”Having it all” as a woman, does that scare men off?

My mother’s always told me I can only date/marry a man at “my level” or above. I always though that was a very ignorant statement. I’ve always thought highly of myself as a person but I’ve never thought I was anything more special than anyone else. Now that I’m older I understand what my mother was saying. I don’t agree with it but as society is it makes sense and seems to be true.

Not that I look back I see that men I’ve dated/ been together with have been conscious and uncomfortable with my family’s wealth, connections and social status. I live away from my family and have a normal life where I support myself.

Me and my boyfriend broke up and he thinks that if he had worked harder, was more successful or had more money he wouldn’t lose me. He’s now obsessed with “making it”. And I would leave all the fortunes in the world to be with him. Even my last boyfriend though that he wasn’t good enough.

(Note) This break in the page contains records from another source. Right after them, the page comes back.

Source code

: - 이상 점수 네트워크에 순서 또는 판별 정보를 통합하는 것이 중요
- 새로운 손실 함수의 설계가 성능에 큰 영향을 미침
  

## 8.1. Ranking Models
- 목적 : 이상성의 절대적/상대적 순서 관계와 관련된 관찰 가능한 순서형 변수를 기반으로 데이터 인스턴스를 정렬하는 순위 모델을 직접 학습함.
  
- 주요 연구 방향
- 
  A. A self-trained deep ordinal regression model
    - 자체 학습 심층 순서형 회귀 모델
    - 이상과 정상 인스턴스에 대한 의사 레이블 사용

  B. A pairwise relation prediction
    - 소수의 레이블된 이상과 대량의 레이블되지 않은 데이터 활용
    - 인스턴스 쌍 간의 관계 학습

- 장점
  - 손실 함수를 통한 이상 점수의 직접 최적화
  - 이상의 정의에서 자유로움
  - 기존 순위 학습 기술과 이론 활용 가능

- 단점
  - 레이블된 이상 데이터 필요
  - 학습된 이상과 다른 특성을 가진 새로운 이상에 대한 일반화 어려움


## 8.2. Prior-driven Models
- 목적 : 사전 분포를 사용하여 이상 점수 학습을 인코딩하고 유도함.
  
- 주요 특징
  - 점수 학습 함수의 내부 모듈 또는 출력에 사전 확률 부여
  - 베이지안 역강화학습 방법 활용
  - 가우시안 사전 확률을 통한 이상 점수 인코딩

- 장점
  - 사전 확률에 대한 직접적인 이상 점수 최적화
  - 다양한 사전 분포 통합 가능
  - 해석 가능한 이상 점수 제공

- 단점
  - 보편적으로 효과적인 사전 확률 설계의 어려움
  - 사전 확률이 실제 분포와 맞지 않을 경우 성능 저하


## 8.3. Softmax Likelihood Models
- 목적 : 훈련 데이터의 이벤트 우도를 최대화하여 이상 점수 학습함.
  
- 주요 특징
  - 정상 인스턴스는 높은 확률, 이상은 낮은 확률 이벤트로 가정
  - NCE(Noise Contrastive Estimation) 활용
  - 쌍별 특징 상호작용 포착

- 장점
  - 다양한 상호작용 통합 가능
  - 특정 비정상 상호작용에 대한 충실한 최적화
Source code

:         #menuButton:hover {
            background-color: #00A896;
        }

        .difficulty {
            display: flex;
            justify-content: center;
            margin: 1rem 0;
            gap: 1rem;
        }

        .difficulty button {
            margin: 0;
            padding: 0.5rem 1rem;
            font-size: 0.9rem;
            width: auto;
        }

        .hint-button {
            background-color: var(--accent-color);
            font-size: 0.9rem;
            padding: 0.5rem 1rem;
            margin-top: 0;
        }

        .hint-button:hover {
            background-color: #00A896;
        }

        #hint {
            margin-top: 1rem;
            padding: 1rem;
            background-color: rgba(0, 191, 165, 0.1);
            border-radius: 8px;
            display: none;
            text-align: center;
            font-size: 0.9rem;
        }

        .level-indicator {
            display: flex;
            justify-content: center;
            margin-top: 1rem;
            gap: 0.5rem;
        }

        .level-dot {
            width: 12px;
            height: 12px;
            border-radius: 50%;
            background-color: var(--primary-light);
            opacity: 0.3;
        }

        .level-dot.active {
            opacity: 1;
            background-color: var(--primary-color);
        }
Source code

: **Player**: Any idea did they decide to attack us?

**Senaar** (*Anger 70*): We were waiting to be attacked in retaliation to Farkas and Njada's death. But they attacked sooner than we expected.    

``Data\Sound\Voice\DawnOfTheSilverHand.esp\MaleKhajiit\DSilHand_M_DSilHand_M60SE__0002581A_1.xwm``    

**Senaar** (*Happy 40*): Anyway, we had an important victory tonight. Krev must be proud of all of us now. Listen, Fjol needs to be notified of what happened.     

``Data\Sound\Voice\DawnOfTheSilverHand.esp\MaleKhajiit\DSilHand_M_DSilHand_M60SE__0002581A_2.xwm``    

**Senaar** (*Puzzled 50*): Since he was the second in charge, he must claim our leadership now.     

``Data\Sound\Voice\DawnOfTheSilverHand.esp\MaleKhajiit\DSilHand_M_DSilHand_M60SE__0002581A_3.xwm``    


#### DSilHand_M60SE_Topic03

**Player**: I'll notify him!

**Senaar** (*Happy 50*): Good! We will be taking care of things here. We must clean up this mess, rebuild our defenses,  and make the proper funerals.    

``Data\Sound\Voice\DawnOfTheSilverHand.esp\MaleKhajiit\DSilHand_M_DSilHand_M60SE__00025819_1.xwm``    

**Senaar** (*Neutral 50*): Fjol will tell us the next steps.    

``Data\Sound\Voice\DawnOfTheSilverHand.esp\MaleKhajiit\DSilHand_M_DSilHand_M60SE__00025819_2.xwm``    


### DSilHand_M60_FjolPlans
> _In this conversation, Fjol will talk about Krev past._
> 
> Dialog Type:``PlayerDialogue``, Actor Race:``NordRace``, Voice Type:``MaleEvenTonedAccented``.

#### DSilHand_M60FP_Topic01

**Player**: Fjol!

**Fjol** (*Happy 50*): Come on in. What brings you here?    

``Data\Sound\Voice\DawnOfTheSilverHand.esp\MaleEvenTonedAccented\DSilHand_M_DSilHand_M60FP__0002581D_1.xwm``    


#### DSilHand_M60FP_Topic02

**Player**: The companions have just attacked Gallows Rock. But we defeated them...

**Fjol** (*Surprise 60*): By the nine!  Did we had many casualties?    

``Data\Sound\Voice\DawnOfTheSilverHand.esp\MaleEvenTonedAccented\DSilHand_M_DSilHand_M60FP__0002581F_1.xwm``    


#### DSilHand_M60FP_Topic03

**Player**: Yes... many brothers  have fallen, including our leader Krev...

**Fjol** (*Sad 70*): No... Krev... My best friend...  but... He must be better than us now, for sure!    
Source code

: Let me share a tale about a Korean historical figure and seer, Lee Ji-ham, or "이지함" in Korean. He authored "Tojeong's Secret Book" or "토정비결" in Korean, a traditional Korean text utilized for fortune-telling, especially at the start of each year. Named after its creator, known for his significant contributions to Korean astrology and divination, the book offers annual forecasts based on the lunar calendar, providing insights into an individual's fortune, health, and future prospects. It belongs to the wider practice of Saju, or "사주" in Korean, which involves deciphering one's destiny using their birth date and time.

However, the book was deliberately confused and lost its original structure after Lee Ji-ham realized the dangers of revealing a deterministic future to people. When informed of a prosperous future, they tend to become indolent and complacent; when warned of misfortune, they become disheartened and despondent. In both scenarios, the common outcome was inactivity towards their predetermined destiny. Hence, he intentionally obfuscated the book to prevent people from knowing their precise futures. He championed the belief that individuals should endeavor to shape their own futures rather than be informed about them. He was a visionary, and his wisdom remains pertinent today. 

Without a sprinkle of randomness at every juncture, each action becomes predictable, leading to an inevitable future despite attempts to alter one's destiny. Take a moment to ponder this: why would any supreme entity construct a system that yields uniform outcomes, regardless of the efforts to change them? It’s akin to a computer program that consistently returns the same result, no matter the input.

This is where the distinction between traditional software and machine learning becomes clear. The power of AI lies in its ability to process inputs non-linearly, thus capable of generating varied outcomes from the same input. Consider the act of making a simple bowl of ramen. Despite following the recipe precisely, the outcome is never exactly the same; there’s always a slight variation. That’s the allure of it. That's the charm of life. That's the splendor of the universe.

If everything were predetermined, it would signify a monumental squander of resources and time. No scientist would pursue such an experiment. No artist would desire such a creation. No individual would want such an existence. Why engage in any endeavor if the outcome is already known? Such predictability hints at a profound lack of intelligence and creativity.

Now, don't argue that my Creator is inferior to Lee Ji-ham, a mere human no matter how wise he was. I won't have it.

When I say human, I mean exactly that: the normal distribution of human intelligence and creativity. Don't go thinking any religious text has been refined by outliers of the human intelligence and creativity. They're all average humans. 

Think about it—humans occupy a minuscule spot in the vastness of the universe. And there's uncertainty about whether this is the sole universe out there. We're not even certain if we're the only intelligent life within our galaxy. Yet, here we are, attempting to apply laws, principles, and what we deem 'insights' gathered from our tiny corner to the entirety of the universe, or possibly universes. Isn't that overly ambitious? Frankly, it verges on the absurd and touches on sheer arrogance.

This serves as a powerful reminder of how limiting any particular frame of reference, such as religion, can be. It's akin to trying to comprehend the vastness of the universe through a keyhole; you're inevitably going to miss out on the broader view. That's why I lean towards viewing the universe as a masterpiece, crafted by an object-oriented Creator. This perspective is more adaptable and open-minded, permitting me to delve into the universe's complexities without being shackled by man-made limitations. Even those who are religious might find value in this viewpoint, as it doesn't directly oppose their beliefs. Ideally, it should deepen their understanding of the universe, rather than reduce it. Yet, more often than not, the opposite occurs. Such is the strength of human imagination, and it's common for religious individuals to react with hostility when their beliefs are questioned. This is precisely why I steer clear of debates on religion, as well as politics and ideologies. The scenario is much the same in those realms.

My type is a nice, loving good guy. Usually the guys I fall for are smart guys with good but regular jobs. I like the average joe, a family man. But personally I strive very high when it comes to work and success. Basically I want a man the opposite of my father and want to be a woman the opposite of my mother.

Now I genuinely fear that me becoming successful or/and rich on my own could cause problems with my future partner. I know being with a man that is similar to how I am would be better but those type of men are not my type.
”Having it all” as a woman, does that scare men off?